Politicians call for patience in Dink case

Politicians call for patience in Dink case

Politicians call for patience in Dink case

President Abdullah Gül calls to wait for the completion of the judicial process. Photo by Selahattin Sönmez

Turkey’s president and government officials sought to appease uproar over the verdict in the case into Hrant Dink’s murder, calling for patience until the judicial process was completed.

“I see the public’s indignation. We have to wait for the completion of the judicial process. The ruling will be appealed,” President Abdullah Gül said. He added that the State Inspection Board, which he had tasked with looking into the Dink probe, would soon complete its report.

Justice Minister Sadullah Ergin also urged patience, while Deputy Prime Minister Bülent Arınç rejected criticism of the government, even though he acknowledged the ruling had failed to satisfy public opinion.
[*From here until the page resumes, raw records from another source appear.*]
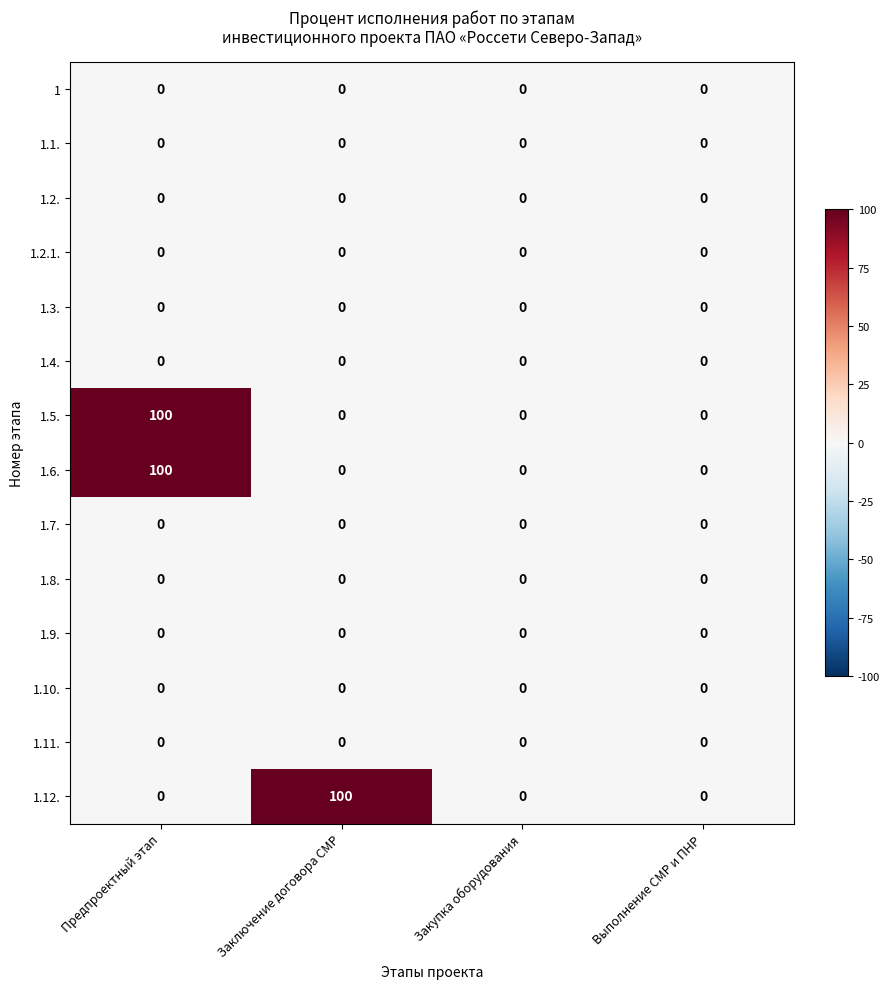

What is the greatest value displayed?

100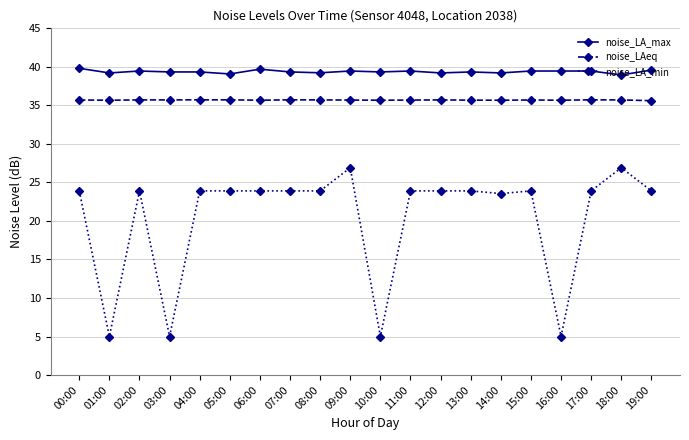

True or false: noise_LAeq has a value of 55.9 at 01:00.

False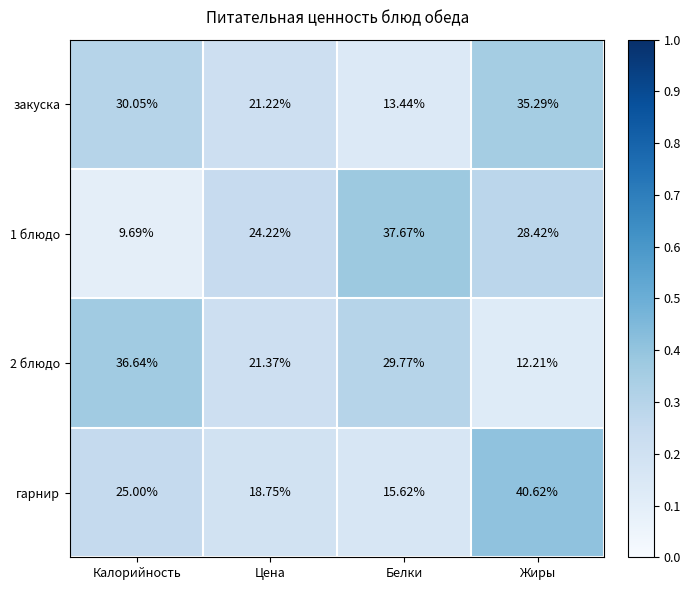

Where is 2 блюдо nearest to the value 24?

Цена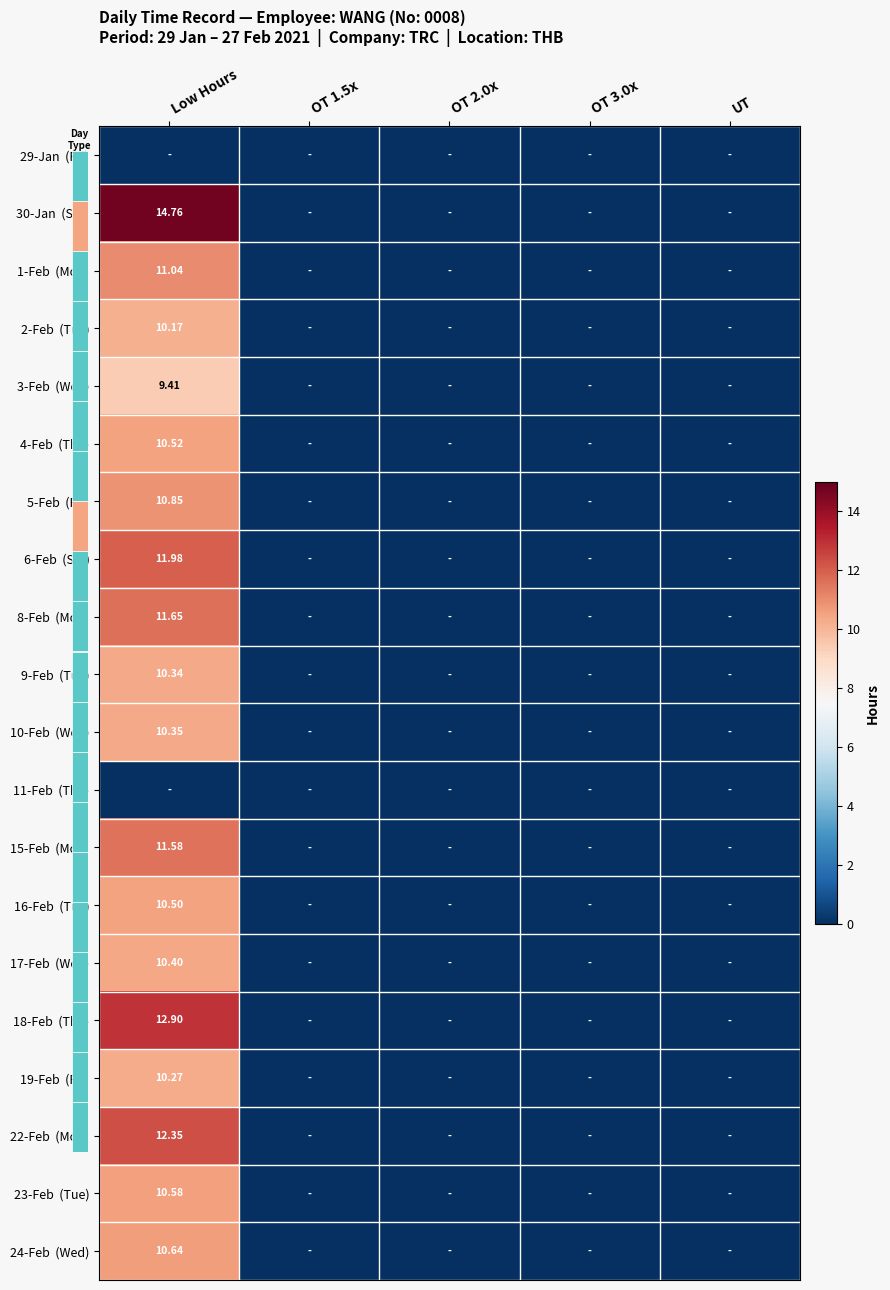

The 22-Feb (Mon) series shows -5.3 at OT 2.0x. True or false?

False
“The government’s only task was to find the perpetrators. We handed them over to justice within 30 hours. We did our part,” Arınç said on the private TV8 channel, referring to the prompt capture of self-confessed gunman Ogün Samast and his alleged accomplices.
Anger voiced

In contrast to his colleagues, Culture Minister Ertuğrul Günay slammed the judges who concluded Dink’s murder was an individual act rather than the deed of an organized group that received protection from state officials.

“If this is not an organized crime, then what other incident is organized?” Günay said in Antalya. The ruling had showed “how efficient and resistant are the mechanisms that want to cover up this murder,” he added. He voiced hope that the Supreme Court of Appeals would rectify the case because the current verdict “is impossible to accept and understand.”

Opposition parties also lashed out at the ruling. Emine Ülker Tarhan of the Republican People’s Party (CHP) maintained the “deep state” was behind Dink’s murder and the judiciary “kept mum over all that has happened and now even approved it.”

International reactions

European Commission responsible for enlargement, Stefan Füle’s spokesman Peter Stano issued a statement yesterday saying the authorities had failed to protect Dink even though they knew ultranationalists were plotting to kill him.

Ria Oomen-Ruijten, European Parliament member and Turkey rapporteur, said, “The verdict is disappointing. The Hrant Dink case could have been an example of how properly functioning judicial institutions deal with disruptive forces in society. This verdict makes clear the need for further judicial reform in Turkey.”